The Chief of Defence Staff said he initially requested a large number of troops - in fact there will be nearly 2,000 Canadian troops in Haiti this week - to ensure that this operation was done properly. The government had no problem supporting his request.
3. An eyewitness account. Air Canada Chief Operating Officer Duncan Dee flew to Haiti on Saturday, delivering 50,000 pounds of cargo, two doctors and 10 relief workers. Air Canada, along with the Onexone Foundation, brought back more than 100 evacuees, who applauded as the plane landed in Montreal.
Mr. Dee, meanwhile, was able to see and hear what exactly was going on at the Port-au-Prince airport. "I'm sitting in the flight deck on our descent into Port-au-Prince and I cannot be more proud to be Canadian," he told The Globe in an an email Saturday. "There are four aircraft on approach to the airport - three are Canadian - us, the Canadian Forces Hercules and a Canadian Forces C-17. The fourth is a Russian Ilyushin. The banter between the tower and the aircraft is music to our ears - 'Air Canada, CanForce, Air Canada, CanForce.' You'd think the only ones here are the Canadians."
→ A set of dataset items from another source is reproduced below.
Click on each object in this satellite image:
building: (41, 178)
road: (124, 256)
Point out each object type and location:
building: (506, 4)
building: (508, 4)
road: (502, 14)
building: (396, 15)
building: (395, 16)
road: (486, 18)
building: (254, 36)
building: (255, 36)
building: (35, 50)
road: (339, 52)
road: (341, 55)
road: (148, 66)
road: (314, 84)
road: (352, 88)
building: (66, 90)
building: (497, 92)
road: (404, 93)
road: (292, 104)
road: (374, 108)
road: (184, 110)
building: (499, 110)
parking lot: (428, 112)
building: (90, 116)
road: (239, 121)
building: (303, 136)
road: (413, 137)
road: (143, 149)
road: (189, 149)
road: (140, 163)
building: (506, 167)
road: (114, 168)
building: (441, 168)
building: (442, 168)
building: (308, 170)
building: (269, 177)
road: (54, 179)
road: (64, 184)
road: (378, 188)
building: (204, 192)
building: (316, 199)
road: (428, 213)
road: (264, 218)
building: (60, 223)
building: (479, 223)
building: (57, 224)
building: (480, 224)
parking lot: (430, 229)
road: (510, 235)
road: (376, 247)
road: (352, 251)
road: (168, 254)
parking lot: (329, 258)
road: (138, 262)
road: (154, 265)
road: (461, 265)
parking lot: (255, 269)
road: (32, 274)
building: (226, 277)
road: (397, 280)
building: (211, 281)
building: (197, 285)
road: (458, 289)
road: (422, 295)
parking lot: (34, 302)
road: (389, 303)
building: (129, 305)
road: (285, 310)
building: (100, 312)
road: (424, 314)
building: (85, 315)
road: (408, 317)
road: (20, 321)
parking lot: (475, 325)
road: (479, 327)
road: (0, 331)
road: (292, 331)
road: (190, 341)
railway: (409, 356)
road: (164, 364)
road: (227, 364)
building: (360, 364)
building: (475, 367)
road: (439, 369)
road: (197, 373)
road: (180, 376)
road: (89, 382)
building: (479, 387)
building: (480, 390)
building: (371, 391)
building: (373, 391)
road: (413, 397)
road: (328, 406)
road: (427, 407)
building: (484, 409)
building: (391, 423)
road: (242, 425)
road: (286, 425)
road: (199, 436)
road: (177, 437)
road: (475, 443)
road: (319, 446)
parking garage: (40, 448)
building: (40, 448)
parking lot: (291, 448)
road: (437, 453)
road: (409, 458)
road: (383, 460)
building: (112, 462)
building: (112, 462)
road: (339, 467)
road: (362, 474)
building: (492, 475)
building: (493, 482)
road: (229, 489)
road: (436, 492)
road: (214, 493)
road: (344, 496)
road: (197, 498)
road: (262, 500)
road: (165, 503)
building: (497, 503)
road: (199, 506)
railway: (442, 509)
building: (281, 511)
Mr. Dee said that from the air everything appeared to be so "peaceful."
"We see small towns ringed by mountains, then the Caribbean. The only proof anything is wrong is a U.S. aircraft carrier sitting offshore, which we see clearly from 28,000 feet."
Mr. Dee said air traffic control was being handled by the Haitians but the Americans controlled the tower and ground control. Space and accommodating the planes is a problem, he said, as the tarmac was never designed to handle such large planes, too. The other issue is the unannounced humanitarian flights.
"As we circled for approximately two hours, there were three flights (one Dominican, one South African and one American) that attempted to request clearance to land and yet never applied for a land slot," he wrote. "The Haitian air traffic control told them that they couldn't land several times and yet they asked if they could continue circling in hopes that a slot would free up. These unannounced flights not only cause huge headaches for an already strained situation, they also take up the time of already, over-burdened air traffic controllers who are working under very challenging circumstances and trying to manage the many flights that do hold landing slots."